Case Intrusion Physical security (chassis intrusion)
System FW Errors

* Unrecoverable system board failure

* No bootable media

* Hang during option ROM initialization (specified via watchdog set command)

* Unrecoverable multi-processor configuration mismatch

System FW Progress Events

* System firmware started. The presence of this progress code indicates that at least one CPU is properly executing

* Starting memory initialization and test

* Completed memory initialization and test

* Starting hard disk initialization and test

* waiting for the user-password entry

* Entering BIOS setup

* Starting system resource configuration

* Starting OS boot process

* Starting option ROM initialization

* Starting secondary processors(s)' initialization

Watchdog Events

* System Boot Failure

* OS Boot Failure

AMT Generated Events

* Link Up Event

* Watchdog Events

* Password Attack Events

* Circuit Breaker Event

* Agent Presence Events

* FW update Events

* Bring Up Events ( CPU missing, CPU DOA, DIMM missing, BIOS hang)

* User notification alert

* AMT notification alert

* Auditor Notification Alert

* Host Wake Up Notification Alert

Alerting - Current Options:

The ISV's support for Alerting is Symantec's Altiris Management Console, which has a Notification Server that can be setup to where the Support Engineer can:

  • Select and Subscribe to Specific Alerts
  • If Hardware Event is triggered an Alert is sent to a location which is defined by the subscription
  • Once Alert is received, a defined set of actions can be used to respond to the alert

Next option is, using the AMT DTK (AMT Developers Toolkit), which has an AMTEventData class that can be used to customize alerts. The custom alerts can be categorized into FW errors, FW Progress Events, Watchdog Events and AMT generated events.

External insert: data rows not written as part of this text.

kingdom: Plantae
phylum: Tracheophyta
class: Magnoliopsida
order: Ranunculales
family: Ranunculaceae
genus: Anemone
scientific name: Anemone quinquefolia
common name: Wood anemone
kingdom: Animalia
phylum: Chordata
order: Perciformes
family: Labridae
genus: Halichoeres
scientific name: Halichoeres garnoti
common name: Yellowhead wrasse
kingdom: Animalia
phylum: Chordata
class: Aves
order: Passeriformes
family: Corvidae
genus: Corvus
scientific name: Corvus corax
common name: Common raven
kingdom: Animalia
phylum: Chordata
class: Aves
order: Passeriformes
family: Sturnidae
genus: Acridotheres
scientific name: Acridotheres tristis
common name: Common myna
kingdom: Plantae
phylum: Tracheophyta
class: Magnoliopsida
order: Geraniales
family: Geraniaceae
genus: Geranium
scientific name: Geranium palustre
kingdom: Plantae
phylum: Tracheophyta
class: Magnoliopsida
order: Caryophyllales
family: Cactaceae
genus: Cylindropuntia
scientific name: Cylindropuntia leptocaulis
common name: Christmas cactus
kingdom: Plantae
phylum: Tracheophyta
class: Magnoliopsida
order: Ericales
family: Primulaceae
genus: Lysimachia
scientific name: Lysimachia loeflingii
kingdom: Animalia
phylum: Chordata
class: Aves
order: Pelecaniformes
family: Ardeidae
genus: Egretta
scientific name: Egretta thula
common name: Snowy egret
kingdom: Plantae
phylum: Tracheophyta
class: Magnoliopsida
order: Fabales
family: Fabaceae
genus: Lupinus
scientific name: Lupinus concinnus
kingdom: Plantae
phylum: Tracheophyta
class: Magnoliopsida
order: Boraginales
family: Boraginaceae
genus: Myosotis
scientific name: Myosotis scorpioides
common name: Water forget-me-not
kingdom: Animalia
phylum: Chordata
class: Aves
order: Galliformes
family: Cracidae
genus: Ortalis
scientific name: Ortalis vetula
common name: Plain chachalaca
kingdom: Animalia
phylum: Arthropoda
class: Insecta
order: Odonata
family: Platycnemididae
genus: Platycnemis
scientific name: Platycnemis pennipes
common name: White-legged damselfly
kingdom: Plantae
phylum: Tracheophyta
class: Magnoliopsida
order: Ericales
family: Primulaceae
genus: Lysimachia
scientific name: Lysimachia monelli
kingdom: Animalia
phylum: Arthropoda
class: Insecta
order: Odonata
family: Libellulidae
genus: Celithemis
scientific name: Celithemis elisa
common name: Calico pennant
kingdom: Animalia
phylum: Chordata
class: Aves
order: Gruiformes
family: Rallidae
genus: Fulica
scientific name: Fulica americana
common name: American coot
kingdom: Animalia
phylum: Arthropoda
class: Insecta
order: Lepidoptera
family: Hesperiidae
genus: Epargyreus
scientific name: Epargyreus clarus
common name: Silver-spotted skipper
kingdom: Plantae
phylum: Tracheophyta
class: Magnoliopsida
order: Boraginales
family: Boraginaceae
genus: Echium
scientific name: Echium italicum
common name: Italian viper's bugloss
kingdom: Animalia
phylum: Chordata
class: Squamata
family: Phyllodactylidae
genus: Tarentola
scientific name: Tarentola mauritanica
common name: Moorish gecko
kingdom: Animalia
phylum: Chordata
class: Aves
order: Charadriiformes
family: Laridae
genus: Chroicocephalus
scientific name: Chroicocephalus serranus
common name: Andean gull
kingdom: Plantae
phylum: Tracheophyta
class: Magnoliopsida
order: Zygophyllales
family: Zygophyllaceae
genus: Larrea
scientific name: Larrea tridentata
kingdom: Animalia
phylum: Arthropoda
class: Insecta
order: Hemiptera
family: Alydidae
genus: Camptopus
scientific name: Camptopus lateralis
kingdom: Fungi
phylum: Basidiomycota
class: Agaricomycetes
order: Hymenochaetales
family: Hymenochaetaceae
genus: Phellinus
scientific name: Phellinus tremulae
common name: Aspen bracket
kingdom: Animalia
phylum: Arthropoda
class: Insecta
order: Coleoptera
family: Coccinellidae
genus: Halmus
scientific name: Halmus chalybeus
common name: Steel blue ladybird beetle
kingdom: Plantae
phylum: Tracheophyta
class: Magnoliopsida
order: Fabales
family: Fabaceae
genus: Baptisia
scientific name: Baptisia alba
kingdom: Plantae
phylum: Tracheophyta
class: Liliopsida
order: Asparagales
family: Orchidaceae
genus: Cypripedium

Last option is by using Microsoft's Powershell scripting tool with the Intel vPro Technology module. With this, an IT Administrator can write custom scripts which can help with creating Alert subscriptions and integrating it into the overall IT support structure. More info on this can be found on this link.

Customized Alerts: On the same Alerting topic, customers want to be able to trigger on more specific info. For example, they want to be notified if the temperature or voltage of there workstation has exceeded a threshold they have set.

Questions to the reader:

Are there additional requirements for workstations? What Usages  are driving the needs? Are you using other tools? If you are using the DTK or the Intel vPro Technology module with Microsoft's Powershell scripting tool, is there a library that contain working sample scripts which customers can take and use?